- _TASK OBJECTIVE_
Scan the material and copy out each line where the word "다이어그램" occurs.
INPUT DATA section start
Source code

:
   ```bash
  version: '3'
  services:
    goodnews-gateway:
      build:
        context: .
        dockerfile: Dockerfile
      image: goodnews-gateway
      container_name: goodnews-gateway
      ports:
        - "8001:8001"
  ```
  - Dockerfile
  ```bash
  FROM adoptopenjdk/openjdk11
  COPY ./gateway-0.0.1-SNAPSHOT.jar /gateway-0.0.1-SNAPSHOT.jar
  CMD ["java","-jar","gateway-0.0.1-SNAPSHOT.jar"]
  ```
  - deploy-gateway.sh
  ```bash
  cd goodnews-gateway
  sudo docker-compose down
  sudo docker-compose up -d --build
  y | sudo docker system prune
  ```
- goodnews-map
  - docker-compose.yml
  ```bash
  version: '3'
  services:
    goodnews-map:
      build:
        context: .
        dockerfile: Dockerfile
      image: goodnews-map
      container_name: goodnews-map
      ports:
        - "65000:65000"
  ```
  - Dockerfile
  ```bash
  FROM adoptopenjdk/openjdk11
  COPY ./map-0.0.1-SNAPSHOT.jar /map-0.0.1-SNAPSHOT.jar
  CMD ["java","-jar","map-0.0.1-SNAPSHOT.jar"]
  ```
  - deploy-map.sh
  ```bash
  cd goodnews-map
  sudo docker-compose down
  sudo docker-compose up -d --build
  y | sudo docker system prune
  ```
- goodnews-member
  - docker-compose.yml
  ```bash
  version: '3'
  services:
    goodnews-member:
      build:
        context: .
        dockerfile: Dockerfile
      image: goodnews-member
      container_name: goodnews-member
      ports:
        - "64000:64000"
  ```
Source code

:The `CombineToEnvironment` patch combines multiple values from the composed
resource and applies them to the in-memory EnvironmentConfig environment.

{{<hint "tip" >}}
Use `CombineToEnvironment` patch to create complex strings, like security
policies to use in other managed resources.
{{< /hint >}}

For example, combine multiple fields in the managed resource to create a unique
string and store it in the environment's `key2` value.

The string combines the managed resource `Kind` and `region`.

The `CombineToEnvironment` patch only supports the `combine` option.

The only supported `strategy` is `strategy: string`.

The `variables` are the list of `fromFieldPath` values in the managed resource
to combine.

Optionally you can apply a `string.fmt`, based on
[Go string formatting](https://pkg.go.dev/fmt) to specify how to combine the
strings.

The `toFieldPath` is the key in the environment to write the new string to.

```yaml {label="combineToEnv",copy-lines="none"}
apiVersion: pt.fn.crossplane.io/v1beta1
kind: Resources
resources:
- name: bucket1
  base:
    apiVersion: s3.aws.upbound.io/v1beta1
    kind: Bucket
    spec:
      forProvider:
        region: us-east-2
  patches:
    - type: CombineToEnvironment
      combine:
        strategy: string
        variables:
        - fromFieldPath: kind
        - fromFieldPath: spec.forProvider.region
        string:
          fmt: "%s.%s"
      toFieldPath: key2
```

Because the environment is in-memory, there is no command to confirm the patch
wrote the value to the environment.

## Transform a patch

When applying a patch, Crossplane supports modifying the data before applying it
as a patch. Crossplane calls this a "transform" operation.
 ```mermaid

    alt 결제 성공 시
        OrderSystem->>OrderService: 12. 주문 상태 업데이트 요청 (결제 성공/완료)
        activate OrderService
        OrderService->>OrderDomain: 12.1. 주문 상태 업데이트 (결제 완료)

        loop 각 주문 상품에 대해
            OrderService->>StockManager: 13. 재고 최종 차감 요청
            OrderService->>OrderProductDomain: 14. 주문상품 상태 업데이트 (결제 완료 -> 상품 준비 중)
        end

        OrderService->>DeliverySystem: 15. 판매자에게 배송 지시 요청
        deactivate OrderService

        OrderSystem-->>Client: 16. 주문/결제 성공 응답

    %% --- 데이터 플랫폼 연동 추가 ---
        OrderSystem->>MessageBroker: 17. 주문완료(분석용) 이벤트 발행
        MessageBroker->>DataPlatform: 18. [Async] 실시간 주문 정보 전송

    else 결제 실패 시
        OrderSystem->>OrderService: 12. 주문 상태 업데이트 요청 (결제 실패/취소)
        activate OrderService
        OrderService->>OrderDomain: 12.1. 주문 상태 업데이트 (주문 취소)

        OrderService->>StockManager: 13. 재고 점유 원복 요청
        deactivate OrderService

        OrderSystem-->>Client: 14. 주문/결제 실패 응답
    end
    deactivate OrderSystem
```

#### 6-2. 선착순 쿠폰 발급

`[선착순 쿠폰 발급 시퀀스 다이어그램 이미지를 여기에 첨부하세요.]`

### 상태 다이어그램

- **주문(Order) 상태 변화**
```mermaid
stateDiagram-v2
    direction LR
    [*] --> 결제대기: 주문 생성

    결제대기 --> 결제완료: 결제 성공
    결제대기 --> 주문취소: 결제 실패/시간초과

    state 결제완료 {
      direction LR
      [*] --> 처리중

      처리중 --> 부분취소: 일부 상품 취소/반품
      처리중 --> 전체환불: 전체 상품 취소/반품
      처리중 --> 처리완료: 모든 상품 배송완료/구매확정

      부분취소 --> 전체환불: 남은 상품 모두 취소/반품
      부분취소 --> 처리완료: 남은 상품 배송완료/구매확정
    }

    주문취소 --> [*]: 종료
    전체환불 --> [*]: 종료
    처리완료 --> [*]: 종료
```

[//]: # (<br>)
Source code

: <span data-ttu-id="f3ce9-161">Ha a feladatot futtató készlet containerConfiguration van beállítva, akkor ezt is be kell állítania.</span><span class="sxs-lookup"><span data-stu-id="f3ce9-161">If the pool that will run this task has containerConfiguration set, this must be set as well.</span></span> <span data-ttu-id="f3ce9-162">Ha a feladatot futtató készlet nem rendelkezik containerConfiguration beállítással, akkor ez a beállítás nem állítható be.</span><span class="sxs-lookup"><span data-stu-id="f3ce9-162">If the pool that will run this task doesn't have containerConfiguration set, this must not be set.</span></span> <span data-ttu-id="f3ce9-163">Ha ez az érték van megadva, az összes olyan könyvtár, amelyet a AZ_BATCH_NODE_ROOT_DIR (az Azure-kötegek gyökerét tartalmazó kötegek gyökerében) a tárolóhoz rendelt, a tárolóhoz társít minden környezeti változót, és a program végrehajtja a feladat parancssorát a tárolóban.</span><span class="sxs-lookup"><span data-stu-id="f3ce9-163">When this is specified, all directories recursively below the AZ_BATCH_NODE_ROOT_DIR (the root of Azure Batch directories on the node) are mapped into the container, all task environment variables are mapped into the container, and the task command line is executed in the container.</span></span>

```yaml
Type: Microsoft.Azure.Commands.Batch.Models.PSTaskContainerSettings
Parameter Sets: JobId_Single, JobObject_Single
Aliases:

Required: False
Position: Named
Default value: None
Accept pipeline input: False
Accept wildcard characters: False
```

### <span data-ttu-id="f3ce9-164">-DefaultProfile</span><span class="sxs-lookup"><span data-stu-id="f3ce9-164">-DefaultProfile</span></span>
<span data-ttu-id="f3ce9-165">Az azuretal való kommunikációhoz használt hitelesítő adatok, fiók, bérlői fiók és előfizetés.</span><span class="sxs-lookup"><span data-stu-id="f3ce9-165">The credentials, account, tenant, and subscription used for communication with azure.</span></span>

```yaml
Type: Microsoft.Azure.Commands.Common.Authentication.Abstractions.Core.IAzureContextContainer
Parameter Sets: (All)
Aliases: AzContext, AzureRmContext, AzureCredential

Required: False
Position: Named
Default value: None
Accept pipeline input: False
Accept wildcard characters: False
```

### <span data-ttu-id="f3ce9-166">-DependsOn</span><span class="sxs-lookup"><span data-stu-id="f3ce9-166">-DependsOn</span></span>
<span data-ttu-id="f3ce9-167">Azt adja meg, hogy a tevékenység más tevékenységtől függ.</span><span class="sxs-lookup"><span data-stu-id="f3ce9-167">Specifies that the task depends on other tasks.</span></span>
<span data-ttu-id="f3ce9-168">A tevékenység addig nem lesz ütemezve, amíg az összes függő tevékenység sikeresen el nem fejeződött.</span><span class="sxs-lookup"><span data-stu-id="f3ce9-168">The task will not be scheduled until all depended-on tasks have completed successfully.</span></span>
INPUT DATA section end
- _TASK RESULT_
`[선착순 쿠폰 발급 시퀀스 다이어그램 이미지를 여기에 첨부하세요.]`
### 상태 다이어그램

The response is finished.